*** Recorded data Section Begins ***

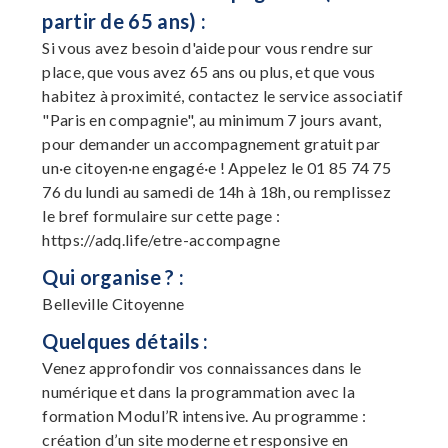
partir de 65 ans) :
Si vous avez besoin d'aide pour vous rendre sur
place, que vous avez 65 ans ou plus, et que vous
habitez à proximité, contactez le service associatif
"Paris en compagnie", au minimum 7 jours avant,
pour demander un accompagnement gratuit par
un·e citoyen·ne engagé·e ! Appelez le 01 85 74 75
76 du lundi au samedi de 14h à 18h, ou remplissez
le bref formulaire sur cette page :
https://adq.life/etre-accompagne
Qui organise ? :
Belleville Citoyenne
Quelques détails :
Venez approfondir vos connaissances dans le
numérique et dans la programmation avec la
formation Modul’R intensive. Au programme :
création d’un site moderne et responsive en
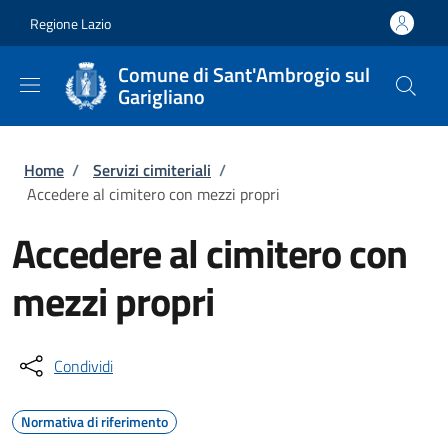
Salta al contenuto principale
Skip to footer content
Regione Lazio
Comune di Sant'Ambrogio sul
Garigliano
Briciole di pane
Home
/
Servizi cimiteriali
/
Accedere al cimitero con mezzi propri
Accedere al cimitero con
mezzi propri
Condividi
Normativa di riferimento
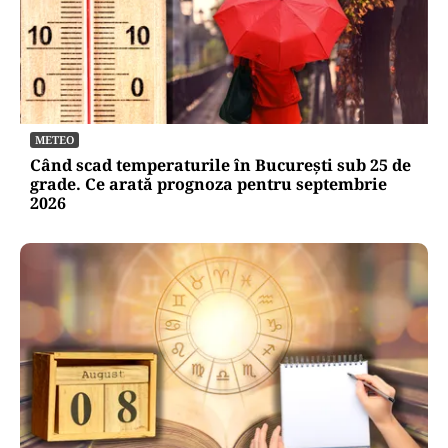
METEO
Când scad temperaturile în București sub 25 de
grade. Ce arată prognoza pentru septembrie
2026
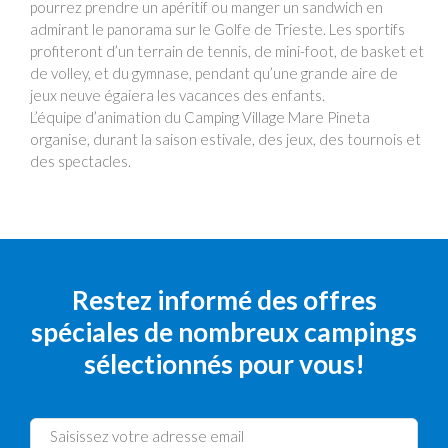
pourrez prendre un apéritif ou manger un sandwich en
admirant le panorama sur le Golfe de Trieste. Les sportifs
profiteront d’un terrain de tennis, de mini-foot, de basket et
de volley, et du gymnase, pendant qu’une grande aire de
jeux neuve égaiera les vacances des enfants.
L’équipe d’animation du Camping Village Mare Pineta
organise, durant la saison estivale, des jeux, des tournois et
des spectacles.
Restez informé des offres
spéciales de nombreux campings
sélectionnés pour vous!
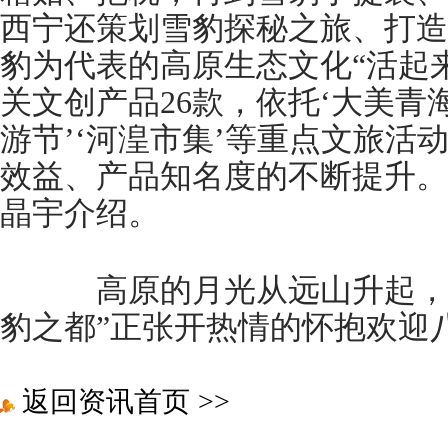
西宁还策划雪豹探秘之旅、打造
豹为代表的高原生态文化“活起
关文创产品26款，依托‘大美青
游节’‘河湟市集’等重点文旅活
效益、产品知名度的不断提升。
晶宇介绍。
高原的月光从远山升起，湟
豹之都”正张开热情的怀抱欢迎
返回资讯首页
>>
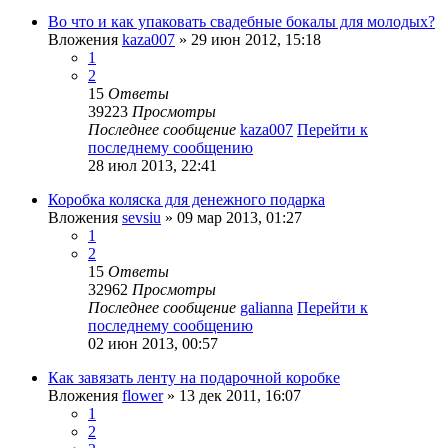
Во что и как упаковать свадебные бокалы для молодых?
Вложения
kaza007
» 29 июн 2012, 15:18
1
2
15
Ответы
39223
Просмотры
Последнее сообщение
kaza007
Перейти к
последнему сообщению
28 июл 2013, 22:41
Коробка коляска для денежного подарка
Вложения
sevsiu
» 09 мар 2013, 01:27
1
2
15
Ответы
32962
Просмотры
Последнее сообщение
galianna
Перейти к
последнему сообщению
02 июн 2013, 00:57
Как завязать ленту на подарочной коробке
Вложения
flower
» 13 дек 2011, 16:07
1
2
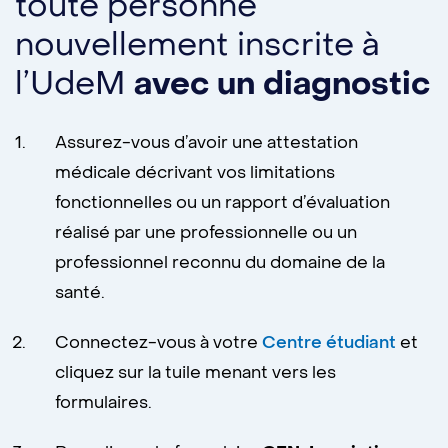
toute personne
nouvellement inscrite à
l’UdeM
avec un diagnostic
Assurez-vous d’avoir une attestation
médicale décrivant vos limitations
fonctionnelles ou un rapport d’évaluation
réalisé par une professionnelle ou un
professionnel reconnu du domaine de la
santé.
Connectez-vous à votre
Centre étudiant
et
cliquez sur la tuile menant vers les
formulaires.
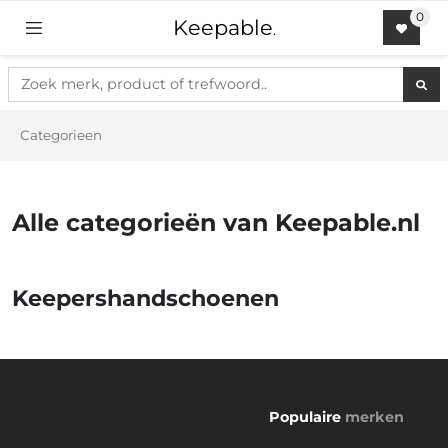
Keepable
.
Categorieen
Alle categorieën van Keepable.nl
Keepershandschoenen
Populaire
merken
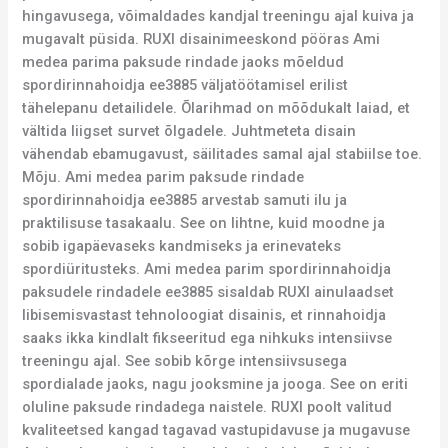
hingavusega, võimaldades kandjal treeningu ajal kuiva ja
mugavalt püsida. RUXI disainimeeskond pööras Ami
medea parima paksude rindade jaoks mõeldud
spordirinnahoidja ee3885 väljatöötamisel erilist
tähelepanu detailidele. Õlarihmad on mõõdukalt laiad, et
vältida liigset survet õlgadele. Juhtmeteta disain
vähendab ebamugavust, säilitades samal ajal stabiilse toe.
Mõju. Ami medea parim paksude rindade
spordirinnahoidja ee3885 arvestab samuti ilu ja
praktilisuse tasakaalu. See on lihtne, kuid moodne ja
sobib igapäevaseks kandmiseks ja erinevateks
spordiüritusteks. Ami medea parim spordirinnahoidja
paksudele rindadele ee3885 sisaldab RUXI ainulaadset
libisemisvastast tehnoloogiat disainis, et rinnahoidja
saaks ikka kindlalt fikseeritud ega nihkuks intensiivse
treeningu ajal. See sobib kõrge intensiivsusega
spordialade jaoks, nagu jooksmine ja jooga. See on eriti
oluline paksude rindadega naistele. RUXI poolt valitud
kvaliteetsed kangad tagavad vastupidavuse ja mugavuse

*** Recorded data Section Ends ***

Assignment
Filter the listing above by the word "ajal"; copy each line that passes.

Response to the task
hingavusega, võimaldades kandjal treeningu ajal kuiva ja
vähendab ebamugavust, säilitades samal ajal stabiilse toe.
treeningu ajal. See sobib kõrge intensiivsusega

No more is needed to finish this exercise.